Farewell to the San Marcos gambusia. We barely knew you.
This tiny species of fish, once found only in a half-mile stretch of the San Marcos River, hasn’t been seen in decades. And now the U.S. Fish and Wildlife Service wants to make it official: It’s extinct.
Fully-grown, this species of gambusia was about an inch long. It had lemon yellow median fins and a dark stripe along the upper edge of its dorsal fin. It loved to dine on small invertebrates that shared its habitat just east of where I-35 crosses over the river. It preferred the quiet backwaters of the river, away from the hustle and bustle of the main current.
The San Marcos gambusia was discovered by humans — or described, as a biologist would say — in the late 1960s.
“That’s kind of late for a species to be described,” says Tim Bonner, a biology professor at Texas State University in San Marcos. “Most of the Texas fishes were described going back to the 1800s.”
It was first identified by the late Dr. Clark Hubbs — a legend in Texas zoology circles. He estimated a population of about only 1,000 at the time. The San Marcos gambusia was declared endangered about a decade after it was identified.
This species is very similar to other types of gambusia out there, except for one thing.
“One of the big metrics that we use is the nature of its gonadal structure,” says Bonner.

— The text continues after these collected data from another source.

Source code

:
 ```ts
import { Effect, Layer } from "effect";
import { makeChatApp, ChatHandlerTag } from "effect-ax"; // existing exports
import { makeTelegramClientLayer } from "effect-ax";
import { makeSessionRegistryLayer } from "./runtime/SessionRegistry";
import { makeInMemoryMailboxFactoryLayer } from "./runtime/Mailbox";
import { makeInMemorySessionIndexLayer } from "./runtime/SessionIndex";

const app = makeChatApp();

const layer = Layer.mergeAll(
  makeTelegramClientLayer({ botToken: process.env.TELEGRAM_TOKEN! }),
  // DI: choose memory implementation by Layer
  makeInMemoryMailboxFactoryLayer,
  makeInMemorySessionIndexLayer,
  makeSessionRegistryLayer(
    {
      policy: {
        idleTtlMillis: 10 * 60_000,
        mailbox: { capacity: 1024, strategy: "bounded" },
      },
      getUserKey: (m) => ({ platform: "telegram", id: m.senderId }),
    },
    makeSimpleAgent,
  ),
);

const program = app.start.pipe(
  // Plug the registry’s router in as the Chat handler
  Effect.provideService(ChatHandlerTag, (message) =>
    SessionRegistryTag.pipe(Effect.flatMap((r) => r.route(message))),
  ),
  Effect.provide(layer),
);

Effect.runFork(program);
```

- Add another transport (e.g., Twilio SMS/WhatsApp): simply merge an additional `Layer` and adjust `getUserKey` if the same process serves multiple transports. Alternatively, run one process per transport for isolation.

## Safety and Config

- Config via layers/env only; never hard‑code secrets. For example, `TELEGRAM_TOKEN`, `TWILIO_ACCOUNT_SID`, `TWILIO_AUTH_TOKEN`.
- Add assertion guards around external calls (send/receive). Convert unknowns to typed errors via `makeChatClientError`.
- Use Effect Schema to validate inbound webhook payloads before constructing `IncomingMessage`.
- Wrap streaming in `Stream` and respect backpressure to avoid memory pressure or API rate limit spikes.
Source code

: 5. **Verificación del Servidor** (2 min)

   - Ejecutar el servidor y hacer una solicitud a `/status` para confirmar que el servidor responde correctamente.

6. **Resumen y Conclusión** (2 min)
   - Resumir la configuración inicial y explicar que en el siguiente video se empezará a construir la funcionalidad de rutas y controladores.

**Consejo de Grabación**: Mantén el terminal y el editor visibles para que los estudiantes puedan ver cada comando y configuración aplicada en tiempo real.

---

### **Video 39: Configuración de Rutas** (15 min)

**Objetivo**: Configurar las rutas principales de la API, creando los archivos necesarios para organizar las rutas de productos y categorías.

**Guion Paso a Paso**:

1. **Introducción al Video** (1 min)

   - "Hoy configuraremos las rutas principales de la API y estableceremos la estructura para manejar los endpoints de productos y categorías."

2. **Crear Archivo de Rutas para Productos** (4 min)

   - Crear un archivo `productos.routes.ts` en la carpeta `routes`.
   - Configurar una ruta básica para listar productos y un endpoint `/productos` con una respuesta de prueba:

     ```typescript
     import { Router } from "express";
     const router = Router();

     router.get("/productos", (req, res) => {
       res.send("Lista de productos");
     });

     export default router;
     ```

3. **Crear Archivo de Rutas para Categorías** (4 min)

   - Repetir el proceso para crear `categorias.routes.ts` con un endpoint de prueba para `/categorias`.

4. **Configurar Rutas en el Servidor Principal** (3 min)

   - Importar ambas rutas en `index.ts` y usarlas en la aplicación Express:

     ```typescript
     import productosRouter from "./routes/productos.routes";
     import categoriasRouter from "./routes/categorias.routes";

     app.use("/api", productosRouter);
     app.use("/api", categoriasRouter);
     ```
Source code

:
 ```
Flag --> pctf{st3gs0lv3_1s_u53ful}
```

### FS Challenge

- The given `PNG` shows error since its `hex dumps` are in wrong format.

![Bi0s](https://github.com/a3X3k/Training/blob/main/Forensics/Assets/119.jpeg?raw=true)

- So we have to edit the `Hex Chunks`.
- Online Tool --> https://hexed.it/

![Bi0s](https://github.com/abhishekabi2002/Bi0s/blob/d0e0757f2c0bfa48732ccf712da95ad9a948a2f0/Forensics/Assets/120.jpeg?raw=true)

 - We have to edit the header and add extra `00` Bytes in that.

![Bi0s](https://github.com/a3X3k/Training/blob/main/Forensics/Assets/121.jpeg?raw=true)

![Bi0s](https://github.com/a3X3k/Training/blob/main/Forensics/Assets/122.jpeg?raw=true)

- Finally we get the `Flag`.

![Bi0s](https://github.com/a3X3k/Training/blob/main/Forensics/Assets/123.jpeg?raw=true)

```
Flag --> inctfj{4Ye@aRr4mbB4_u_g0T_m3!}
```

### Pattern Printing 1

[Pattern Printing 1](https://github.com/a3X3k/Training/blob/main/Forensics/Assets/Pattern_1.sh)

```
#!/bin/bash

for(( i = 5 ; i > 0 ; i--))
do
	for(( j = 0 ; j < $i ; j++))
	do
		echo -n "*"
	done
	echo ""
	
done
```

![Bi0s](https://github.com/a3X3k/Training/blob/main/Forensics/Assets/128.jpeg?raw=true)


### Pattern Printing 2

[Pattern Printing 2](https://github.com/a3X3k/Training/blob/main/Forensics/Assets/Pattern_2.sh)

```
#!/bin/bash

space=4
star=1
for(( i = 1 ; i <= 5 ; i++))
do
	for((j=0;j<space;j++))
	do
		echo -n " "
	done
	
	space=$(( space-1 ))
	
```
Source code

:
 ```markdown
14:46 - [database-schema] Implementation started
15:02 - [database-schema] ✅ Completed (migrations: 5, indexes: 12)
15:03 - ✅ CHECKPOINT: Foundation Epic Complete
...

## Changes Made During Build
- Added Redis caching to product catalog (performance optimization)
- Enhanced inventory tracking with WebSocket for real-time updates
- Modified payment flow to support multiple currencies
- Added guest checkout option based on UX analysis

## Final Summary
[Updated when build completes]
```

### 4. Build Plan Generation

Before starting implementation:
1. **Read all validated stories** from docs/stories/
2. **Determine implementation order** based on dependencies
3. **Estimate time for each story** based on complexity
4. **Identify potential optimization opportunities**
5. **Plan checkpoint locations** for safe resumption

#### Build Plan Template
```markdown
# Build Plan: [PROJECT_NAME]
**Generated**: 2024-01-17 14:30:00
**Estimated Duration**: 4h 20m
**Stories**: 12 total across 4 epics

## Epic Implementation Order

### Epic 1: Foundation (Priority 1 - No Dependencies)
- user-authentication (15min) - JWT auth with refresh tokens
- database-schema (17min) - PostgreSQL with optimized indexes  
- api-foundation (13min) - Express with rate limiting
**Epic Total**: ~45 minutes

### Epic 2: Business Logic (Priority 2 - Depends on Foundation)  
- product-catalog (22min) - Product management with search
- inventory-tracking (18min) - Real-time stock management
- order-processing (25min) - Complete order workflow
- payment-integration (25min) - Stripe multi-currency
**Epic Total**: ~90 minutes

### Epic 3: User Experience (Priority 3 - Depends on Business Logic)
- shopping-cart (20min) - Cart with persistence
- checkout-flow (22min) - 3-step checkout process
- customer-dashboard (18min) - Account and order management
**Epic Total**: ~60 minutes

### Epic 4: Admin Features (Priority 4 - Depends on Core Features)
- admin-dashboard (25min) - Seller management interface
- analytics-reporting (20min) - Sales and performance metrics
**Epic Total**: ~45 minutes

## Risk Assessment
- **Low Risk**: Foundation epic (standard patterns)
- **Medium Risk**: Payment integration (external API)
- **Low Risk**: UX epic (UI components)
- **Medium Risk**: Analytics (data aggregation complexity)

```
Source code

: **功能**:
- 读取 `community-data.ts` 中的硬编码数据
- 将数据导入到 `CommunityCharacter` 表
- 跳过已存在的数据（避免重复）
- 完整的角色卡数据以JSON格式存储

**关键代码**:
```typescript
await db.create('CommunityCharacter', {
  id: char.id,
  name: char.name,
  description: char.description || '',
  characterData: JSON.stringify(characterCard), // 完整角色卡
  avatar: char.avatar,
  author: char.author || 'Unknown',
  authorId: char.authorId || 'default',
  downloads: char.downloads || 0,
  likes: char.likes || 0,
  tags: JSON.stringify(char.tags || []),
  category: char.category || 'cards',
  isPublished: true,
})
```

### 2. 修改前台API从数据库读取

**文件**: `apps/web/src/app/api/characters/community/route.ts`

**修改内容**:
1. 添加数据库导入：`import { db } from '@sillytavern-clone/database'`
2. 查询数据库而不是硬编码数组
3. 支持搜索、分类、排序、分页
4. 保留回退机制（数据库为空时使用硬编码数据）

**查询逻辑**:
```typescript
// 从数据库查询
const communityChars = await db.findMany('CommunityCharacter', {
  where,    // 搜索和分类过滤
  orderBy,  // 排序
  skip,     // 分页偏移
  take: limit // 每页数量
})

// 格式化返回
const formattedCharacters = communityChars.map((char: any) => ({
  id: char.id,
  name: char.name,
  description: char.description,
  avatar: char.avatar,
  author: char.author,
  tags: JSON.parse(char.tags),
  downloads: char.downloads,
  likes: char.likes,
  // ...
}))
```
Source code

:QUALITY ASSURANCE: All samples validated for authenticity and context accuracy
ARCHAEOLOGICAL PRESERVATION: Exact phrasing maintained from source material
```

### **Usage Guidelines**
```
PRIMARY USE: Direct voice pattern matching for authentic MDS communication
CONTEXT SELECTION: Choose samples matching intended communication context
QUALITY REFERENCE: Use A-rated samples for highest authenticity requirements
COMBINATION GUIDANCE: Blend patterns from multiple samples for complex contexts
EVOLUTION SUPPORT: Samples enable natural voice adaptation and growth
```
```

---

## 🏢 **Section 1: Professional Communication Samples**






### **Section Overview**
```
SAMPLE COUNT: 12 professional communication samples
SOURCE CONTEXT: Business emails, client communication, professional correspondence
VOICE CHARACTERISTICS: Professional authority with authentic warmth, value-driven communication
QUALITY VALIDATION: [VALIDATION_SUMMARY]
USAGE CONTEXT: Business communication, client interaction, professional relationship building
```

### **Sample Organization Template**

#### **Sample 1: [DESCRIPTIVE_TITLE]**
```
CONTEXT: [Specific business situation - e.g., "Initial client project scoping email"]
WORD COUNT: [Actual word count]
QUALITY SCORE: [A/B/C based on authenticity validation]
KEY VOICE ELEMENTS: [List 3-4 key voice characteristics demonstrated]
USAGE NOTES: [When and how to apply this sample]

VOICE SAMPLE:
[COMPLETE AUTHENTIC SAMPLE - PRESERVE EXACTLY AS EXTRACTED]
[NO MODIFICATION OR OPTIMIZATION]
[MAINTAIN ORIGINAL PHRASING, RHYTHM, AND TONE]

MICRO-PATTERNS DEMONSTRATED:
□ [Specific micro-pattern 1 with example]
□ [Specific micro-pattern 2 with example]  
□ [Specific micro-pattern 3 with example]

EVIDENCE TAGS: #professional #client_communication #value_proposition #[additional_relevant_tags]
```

The female San Marcos gambusia gives birth to live young, rather than laying eggs. The male of the species has what’s called an anal fin that it uses to deliver sperm to fertilize the eggs inside the female — effectively, a fish penis.
“It’s the shape of that structure that helps us to identify the different types of gambusia,” Bonner says.
The San Marcos gambusia was last seen in 1983.
So, what killed this fish?
The official line goes that reduced flow of water from the springs at the river’s headwaters and water pollution threatened, and ultimately ended, this noble fish’s time on this mortal plane.
But Bonner isn’t so sure about that. He notes that the water quality of the San Marcos River is much better than it was even 100 years ago.
“Back in the 1930s, San Marcos’ wastewater effluent was dumped in the middle of town,” he says, not far from the San Marcos gambusia’s habitat.
This species’ genetic cousins live on. There are plenty of other species of gambusia out there, such as the western mosquitofish and the largespring gambusia, which are thriving in the San Marcos River.
“So, it really doesn’t make sense,” Bonner says of the San Marcos gambusia’s presumed extinction. “This is not one that I’d hang my hat on to sit there and talk about conservation needs and ‘we need to do a better job at our relationship with the environment.’ I wouldn’t offer up the San Marcos gambusia as the poster fish for this argument.”
Still, he mourns the loss of this unique fish, which he says could have helped scientists learn more about how species evolve.
“I’m sad that I don’t have that species still existing [so] that we can ask, what I think, are the cool questions.”
But if anyone finds one, they've got until Nov. 29 to tell the federal government before it's officially declared extinct.
R.I.P. San Marcos gambusia (????-1983?).